He wondered if he were in hospital but decided he wasn’t. The air smelled too clean and occasionally his senses were teased by wood smoke. The ‘nurse’ was certainly no NHS variety or. If she were, she’d be struck off for getting too close to a patient. He guessed he was in some village being cared for by the locals.
There was little else he could do but wait to get better or die. The air was cooling. Nightfall, he guessed. He felt covers being placed over him and then the woman lay at his side and bade him to rest easy.
********
It was dawn when Rhiannon realised that for the first time Kendal had slept the night through. She placed a hand tentatively against the pulse point in his neck.
“I’m not dead but I am bloody angry. What are you doing here?”
“You’re awake, thank God.” Relief surged through her.
“You won’t be thanking him when I have finished with you. I told you to leave.”
“Well, I didn’t.”
Porter shook his head.
“How long have we been here… where ever here is?”
“Here is the village you asked me to make for and we have been here three days.”
“Three days! That means that you missed your transportation out of Columbia. Layla won’t have waited.”
“There’ll be other boats. We will catch one when you are fit to travel.”
“When, where and how are we getting on a boat with Cortez’ men looking for us!?”
“I don’t know, I haven’t had time to think…”
“That’s just it, you didn’t think.”
“Look…” Rhiannon tried to speak but Kendal continued.
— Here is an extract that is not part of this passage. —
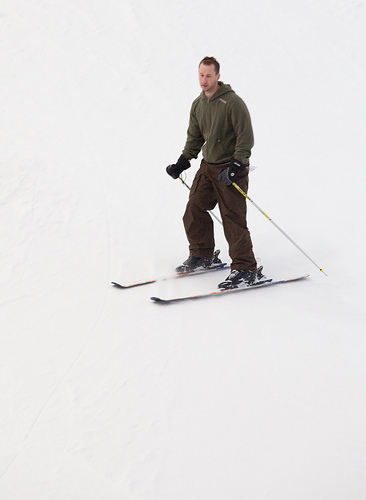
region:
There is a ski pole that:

“You should have gone, luv. You’re not stupid, you know the danger you’re in, not to mention the danger you put this village in. Do you have any idea what he will do if he finds out they helped us?”
Rhiannon stared at him, suddenly uncaring that he’d been seriously ill – still was.
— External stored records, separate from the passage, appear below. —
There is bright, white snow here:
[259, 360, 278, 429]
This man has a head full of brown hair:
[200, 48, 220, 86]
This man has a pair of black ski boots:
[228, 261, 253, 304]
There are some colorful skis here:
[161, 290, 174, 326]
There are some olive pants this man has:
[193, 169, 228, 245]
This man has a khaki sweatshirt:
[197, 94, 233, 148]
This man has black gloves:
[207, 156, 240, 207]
“Do I have…? He’ll send his thugs in here and they will put a host of bullets in the head of the village chief before shooting a child because he’s crying, leaving some poor women to hold him as he bleeds to death. So, yes, you fucking asshole, I do know and so do they, but they still chose to help us.”
“Rhiannon.” He struggled to sit up.
“Shut up, just shut up. I’m not trained like you and Layla, whoever she is. Death and killing, they mean something to me even if they don’t to you. Maybe, you fucking jerk, I just couldn’t have another death on my conscience. I see death when I close my eyes – a young priest and child – and I didn’t want to see yours as well. Can you just try and understand that?”
“Rhiannon!”
She put her hand up.
“No, I need some space for a while. You can’t follow me, you aren’t strong enough. So, just lie there and think about showing some gratitude.”
He watched as she walked away.
“Shit, that did not go well,” he said to himself.